== Supplied information ==
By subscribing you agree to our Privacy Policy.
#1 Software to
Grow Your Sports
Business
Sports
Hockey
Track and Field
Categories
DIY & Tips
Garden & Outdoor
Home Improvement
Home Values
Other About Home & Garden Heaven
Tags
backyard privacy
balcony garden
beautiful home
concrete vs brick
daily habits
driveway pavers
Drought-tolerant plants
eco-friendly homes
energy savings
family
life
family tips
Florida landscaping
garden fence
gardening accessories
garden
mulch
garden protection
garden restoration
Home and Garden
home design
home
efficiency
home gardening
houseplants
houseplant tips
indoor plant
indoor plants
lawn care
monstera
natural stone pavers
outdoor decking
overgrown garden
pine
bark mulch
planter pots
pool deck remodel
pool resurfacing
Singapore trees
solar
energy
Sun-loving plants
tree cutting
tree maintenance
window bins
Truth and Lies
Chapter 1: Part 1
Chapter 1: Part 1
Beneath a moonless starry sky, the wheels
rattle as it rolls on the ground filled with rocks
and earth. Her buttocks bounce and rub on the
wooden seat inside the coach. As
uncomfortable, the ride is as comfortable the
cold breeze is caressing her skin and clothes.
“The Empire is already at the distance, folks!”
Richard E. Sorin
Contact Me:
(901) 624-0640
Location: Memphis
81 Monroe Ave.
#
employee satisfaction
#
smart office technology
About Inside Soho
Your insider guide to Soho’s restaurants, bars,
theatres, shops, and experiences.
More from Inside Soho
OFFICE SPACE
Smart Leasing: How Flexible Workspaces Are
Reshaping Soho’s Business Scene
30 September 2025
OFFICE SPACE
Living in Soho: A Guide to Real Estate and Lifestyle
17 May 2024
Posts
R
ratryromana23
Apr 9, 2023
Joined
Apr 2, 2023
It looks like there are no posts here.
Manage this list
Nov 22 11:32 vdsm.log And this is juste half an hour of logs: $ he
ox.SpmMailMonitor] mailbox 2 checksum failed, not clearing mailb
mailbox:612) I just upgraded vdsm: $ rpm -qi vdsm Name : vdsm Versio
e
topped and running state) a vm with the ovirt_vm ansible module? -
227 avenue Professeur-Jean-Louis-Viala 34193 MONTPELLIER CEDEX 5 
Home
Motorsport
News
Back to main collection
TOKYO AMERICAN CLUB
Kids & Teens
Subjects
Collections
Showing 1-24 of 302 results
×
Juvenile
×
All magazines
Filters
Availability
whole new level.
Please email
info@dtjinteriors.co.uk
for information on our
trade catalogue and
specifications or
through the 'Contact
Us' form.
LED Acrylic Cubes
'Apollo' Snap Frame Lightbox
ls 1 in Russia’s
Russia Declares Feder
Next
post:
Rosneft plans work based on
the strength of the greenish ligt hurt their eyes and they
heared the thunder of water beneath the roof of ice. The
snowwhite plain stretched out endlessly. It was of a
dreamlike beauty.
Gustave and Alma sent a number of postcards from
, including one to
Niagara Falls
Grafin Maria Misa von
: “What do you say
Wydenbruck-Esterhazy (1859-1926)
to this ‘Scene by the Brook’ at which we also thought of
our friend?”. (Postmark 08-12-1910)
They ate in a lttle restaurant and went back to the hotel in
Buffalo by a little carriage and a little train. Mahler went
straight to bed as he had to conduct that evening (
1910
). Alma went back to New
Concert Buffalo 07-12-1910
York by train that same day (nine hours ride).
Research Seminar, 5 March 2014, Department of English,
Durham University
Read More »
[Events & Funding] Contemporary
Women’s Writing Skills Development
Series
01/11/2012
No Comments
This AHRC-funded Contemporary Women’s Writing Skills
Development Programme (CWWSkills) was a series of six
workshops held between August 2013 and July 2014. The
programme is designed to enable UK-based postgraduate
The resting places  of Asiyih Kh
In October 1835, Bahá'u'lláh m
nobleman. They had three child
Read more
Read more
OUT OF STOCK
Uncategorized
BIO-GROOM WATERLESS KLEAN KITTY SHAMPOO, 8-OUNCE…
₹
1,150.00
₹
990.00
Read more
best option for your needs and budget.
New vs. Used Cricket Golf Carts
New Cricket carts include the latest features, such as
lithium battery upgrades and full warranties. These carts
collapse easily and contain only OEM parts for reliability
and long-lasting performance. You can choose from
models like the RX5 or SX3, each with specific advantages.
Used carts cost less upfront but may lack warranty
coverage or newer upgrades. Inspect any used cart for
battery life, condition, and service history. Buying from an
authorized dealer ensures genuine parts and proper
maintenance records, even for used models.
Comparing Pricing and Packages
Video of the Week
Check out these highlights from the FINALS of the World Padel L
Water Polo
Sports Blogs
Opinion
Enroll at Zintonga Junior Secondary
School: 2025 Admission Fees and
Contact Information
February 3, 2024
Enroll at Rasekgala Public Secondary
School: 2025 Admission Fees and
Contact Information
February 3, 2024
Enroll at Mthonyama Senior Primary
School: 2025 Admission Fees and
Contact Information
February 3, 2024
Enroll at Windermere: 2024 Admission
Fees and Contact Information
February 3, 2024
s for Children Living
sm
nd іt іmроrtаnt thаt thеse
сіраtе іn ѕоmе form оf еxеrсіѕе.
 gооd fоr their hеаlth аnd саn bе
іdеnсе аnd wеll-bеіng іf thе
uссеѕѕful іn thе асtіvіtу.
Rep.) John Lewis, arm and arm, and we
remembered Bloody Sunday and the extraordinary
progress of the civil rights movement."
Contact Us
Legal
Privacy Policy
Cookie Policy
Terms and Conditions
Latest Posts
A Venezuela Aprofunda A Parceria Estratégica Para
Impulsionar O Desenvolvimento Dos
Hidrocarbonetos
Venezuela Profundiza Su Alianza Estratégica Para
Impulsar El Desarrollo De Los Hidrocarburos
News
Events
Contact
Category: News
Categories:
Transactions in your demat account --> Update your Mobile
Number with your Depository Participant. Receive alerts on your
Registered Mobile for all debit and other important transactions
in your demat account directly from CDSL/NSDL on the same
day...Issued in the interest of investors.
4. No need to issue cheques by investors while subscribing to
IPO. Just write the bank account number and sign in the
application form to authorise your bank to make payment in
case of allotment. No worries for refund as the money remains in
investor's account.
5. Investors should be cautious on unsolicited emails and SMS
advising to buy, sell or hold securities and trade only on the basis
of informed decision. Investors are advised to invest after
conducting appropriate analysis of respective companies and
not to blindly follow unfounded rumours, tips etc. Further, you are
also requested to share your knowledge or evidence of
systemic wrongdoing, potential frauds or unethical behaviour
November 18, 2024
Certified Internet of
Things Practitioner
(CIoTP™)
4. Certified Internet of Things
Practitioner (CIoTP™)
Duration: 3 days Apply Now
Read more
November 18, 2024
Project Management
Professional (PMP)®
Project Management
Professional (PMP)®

== Try it ==
Copy each line of the listing that holds the word "based".

== Answer section ==
Rosneft plans work based on
programme is designed to enable UK-based postgraduate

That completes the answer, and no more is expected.